Here are some additional notes from another site I found:

https://www.recipetineats.com/cuban-pork-sandwich-cubanos-from-chef-movie/ This is the cubanos sandwich recipe from the 2014 movie Chef. The food in the recipe was created by real life rock star chef Roy Choi. This is the actual recipe from the movie! It was published on thestar.com. This is supposed to be made with a panini / sandwich press but I do not have one so I’ve provided instructions for how to make this in a skillet. AND these are great for freezing! Refer Note 1 for instructions.

Ingredients

  • 2 thin slices baked leg ham
  • 4 large , thin slices Mojo Marinated Pork
  • 2 pieces of white baguettes , 6 inch/15 cm in length, cut in half
  • Melted butter , for brushing
  • American mustard
  • 2 thin slices Swiss cheese
  • 2 or 3 dill pickles , thinly sliced

Instructions

  • Heat skillet over medium heat. Add ham and pork slices, and cook each side until slightly browned then remove to a plate.
  • Butter cut sides of baguettes then place in the skillet, cut side down, for 2 minutes until lightly browned. Remove onto work surface.
  • Layer the bottom of the baguettes with pork, ham, then cheese and pickles.
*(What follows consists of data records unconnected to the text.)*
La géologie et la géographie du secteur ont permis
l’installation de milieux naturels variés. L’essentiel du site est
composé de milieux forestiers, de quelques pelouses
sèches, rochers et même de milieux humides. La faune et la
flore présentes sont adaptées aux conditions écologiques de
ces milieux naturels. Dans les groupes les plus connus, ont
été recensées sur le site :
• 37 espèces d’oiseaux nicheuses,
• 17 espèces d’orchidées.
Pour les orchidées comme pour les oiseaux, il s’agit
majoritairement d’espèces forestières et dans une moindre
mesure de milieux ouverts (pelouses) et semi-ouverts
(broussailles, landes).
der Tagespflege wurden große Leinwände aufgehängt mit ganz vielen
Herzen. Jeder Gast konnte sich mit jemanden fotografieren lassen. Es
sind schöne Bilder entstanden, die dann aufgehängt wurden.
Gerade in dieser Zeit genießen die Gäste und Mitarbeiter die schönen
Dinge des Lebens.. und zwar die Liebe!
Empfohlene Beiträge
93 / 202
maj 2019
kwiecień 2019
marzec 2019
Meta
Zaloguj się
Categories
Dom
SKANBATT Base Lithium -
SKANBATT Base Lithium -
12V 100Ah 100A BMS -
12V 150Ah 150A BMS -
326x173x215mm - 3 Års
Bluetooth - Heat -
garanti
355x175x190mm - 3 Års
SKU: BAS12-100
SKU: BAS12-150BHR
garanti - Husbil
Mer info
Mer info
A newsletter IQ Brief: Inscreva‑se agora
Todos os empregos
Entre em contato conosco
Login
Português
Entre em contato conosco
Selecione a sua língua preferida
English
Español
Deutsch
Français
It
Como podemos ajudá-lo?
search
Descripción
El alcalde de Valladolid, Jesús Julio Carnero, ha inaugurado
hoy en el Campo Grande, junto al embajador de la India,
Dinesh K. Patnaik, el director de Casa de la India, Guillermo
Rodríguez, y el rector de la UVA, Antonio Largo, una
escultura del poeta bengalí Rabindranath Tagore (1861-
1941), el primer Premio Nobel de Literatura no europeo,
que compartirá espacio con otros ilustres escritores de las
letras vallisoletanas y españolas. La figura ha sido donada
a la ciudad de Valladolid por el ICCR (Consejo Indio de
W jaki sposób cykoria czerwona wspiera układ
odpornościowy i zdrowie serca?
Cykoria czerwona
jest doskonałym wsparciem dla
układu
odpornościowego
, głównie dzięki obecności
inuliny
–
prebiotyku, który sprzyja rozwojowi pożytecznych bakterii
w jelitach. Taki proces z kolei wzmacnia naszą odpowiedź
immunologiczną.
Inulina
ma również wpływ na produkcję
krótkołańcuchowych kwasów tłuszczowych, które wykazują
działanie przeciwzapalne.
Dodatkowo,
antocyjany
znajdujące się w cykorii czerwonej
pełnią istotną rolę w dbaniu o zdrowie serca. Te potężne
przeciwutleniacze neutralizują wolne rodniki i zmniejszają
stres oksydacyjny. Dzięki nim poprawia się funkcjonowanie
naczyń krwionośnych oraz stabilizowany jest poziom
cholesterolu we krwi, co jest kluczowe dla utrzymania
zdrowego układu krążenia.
Cut, break or fold the ham, pork and cheese so they fit. Spread the cut side of the bun tops with mustard then place on the sandwich.
  • Butter the bottom AND top of the outside of the baguettes.
  • Heat skillet over medium high heat. Place the baguettes in the skillet, top with a sheet of baking paper then weigh it down with a heavy skillet or pot (use cans if necessary for extra weight so the sandwich compressed). Cook for 3 minutes on each side, until dark golden brown and crispy, and the cheese is melted.
  • Let sandwiches stand 1 minute before cutting in half. Serve IMMEDIATELY.

Recipe Notes:

1. If you don’t have homemade Mojo Marinated Pork but need this in your life, you can use pork slices from the deli.  

2. Because I made so many of these, I discovered quite by accident that they freeze really well! It’s because the sandwich is compressed. Let them cool, then wrap them in baking paper (parchment paper), then foil and freeze them. Reheat them from frozen or defrosted in the oven – you don’t even need to unwrap them!